▶ Supplied passage:
- Theatrical release poster
- Directed by: Jack Smight
- Written by: Garrie Bateson
- Produced by: Jack Smight
- Starring: Stacy Keach; Bud Cort; Stefan Gierasch; Marianna Hill;
- Cinematography: Philip H. Lathrop
- Edited by: Neil Travis
- Music by: Jerry Goldsmith
- Production company: Metro-Goldwyn-Mayer
- Distributed by: Metro-Goldwyn-Mayer
- Release date: October 1, 1970;
- Running time: 95 minutes
- Country: United States
- Language: English

= The Traveling Executioner =

1970 film

The Traveling Executioner is a 1970 American comedy-drama Western film directed by Jack Smight and starring Stacy Keach, Bud Cort, Stefan Gierasch and Marianna Hill.

The musical The Fields of Ambrosia is based on the film.

==Plot==
Jonas Candide, a former carnival showman, travels around the South, in 1918, with his own portable electric chair, going from prison to prison with his young assistant, Jimmy, charging one hundred dollars per execution. Two of Jonas' potential victims are siblings Willy and Gundred Herzallerliebst. While Jonas successfully executes Willy, he falls for Gundred, hoping to fake her execution. He does, but then things turn dark for him.

==Cast==
- Stacy Keach as Jonas Candide
- Marianna Hill as Gundred Herzallerliebst
- Bud Cort as Jimmy
- Graham Jarvis as Doc Prittle
- James Sloyan as Piquant
- M. Emmet Walsh as Warden Brodski
- John Bottoms as Lawyer
- Ford Rainey as Stanley Mae
- James Greene as Gravey Combs
- Sam Reese as Priest
- Stefan Gierasch as Willy Herzallerliebst
- Logan Ramsey as La Follette
- Charles Tyner as Virgil
- William Mims as Lynn
- Val Avery as Jake
- Walt Barnes as Sheriff
- Charlie Briggs as Zak
- Paul Gauntt as Jeremy
- Claire Brennen as Woman Passerby (uncredited)
- Martine Fraser as 2nd Child (uncredited)
- Tony Fraser as 1st Child (uncredited)
- Katherine MacGregor as Alice Thorn (uncredited)
- Pat Patterson as Roscoe (uncredited)
- Lorna Thayer as Madam (uncredited)

===Notes===
Dyan Cannon was originally announced for the female lead.

== Filming Locations ==
The movie was filmed mainly in Montgomery, Alabama at the old Kilby Prison location at the NE corner of Federal Dr & Coliseum Blvd behind the railroad tracks. Part of Federal Dr was renamed Congressman Dickinson Dr for US Representative William L. Dickinson of Alabama in 1988 starting at that intersection eastward, so the old prison fronted what is now the renamed portion. The prison was shut down in 1970 right before filming began. The Kilby Correctional Facility on Wares Ferry Rd in east Montgomery is a newer & different type of lower-security prison facility that took on the name after the old prison shut down and used mainly to process new inmates and as a medical center for inmates.

==Reception==
Variety, "A macabre, tastefully seamy comedy-drama about bayou prison life, circa 1918."

▶ Extracted material:

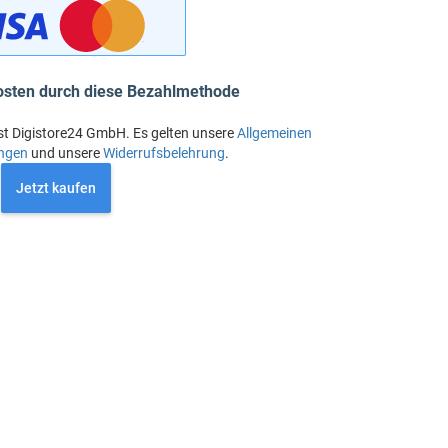
osten durch diese Bezahlmethode
st Digistore24 GmbH. Es gelten unsere
Allgemeinen
ngen
und unsere
Widerrufsbelehrung
.
Jetzt kaufen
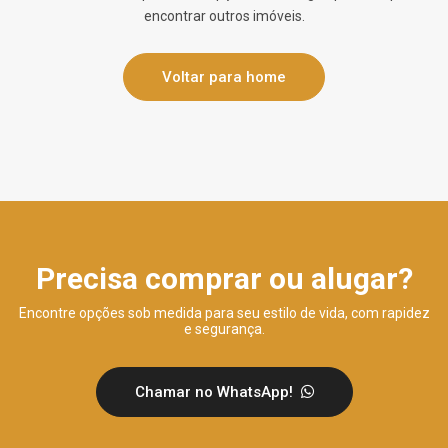
encontrar outros imóveis.
Voltar para home
Precisa comprar ou alugar?
Encontre opções sob medida para seu estilo de vida, com rapidez
e segurança.
Chamar no WhatsApp!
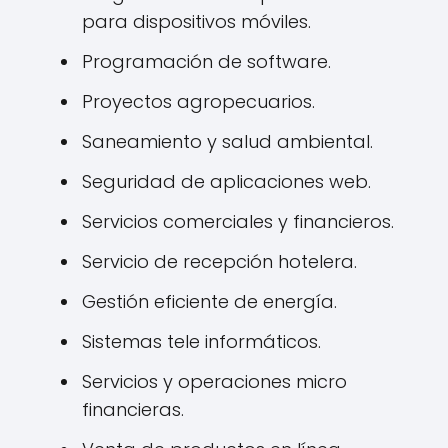
para dispositivos móviles.
Programación de software.
Proyectos agropecuarios.
Saneamiento y salud ambiental.
Seguridad de aplicaciones web.
Servicios comerciales y financieros.
Servicio de recepción hotelera.
Gestión eficiente de energía.
Sistemas tele informáticos.
Servicios y operaciones micro
financieras.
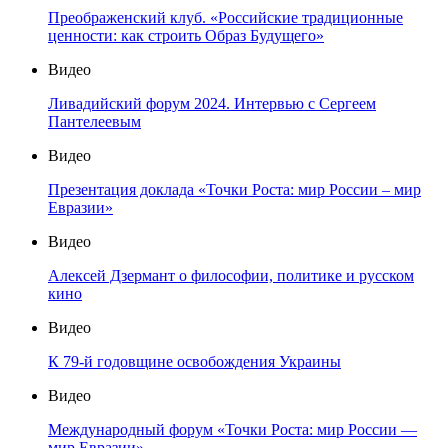
Преображенский клуб. «Российские традиционные
ценности: как строить Образ Будущего»
Видео
Ливадийский форум 2024. Интервью с Сергеем
Пантелеевым
Видео
Презентация доклада «Точки Роста: мир России – мир
Евразии»
Видео
Алексей Дзермант о философии, политике и русском
кино
Видео
К 79-й годовщине освобождения Украины
Видео
Международный форум «Точки Роста: мир России —
мир Евразии»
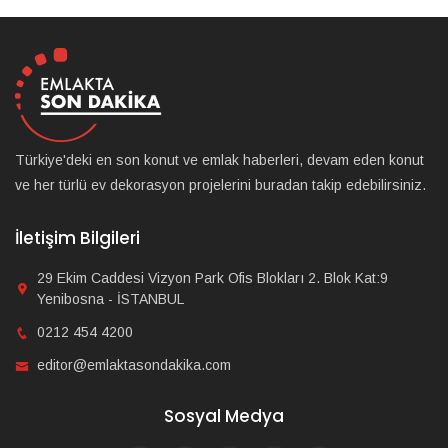
Türkiye'deki en son konut ve emlak haberleri, devam eden konut
ve her türlü ev dekorasyon projelerini buradan takip edebilirsiniz.
İletişim Bilgileri
29 Ekim Caddesi Vizyon Park Ofis Blokları 2. Blok Kat:9
Yenibosna - İSTANBUL
0212 454 4200
editor@emlaktasondakika.com
Sosyal Medya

▶ Using the information:
1. According to the film article, where was the movie mainly filmed?
2. State whether each statement agrees with the film article, answering yes or no and quoting the deciding words: (a) Jonas Candide charged one hundred dollars for each execution. (b) Dyan Cannon played Gundred Herzallerliebst. (c) The old prison was shut down after filming was completed.
3. Update the film article's cast list, beginning at the words that have "- Martine Fraser" and stopping after "as Roscoe (uncredited)". Replace "2nd Child" with "Second Child".

▶ Answers provided:
1. It was filmed mainly in Montgomery, Alabama, at the old Kilby Prison location.

2.
(a) Yes: "charging one hundred dollars per execution"
(b) No: "Dyan Cannon was originally announced for the female lead." and "Marianna Hill as Gundred Herzallerliebst"
(c) No: "The prison was shut down in 1970 right before filming began."

3.
- Martine Fraser as Second Child (uncredited)
- Tony Fraser as 1st Child (uncredited)
- Katherine MacGregor as Alice Thorn (uncredited)
- Pat Patterson as Roscoe (uncredited)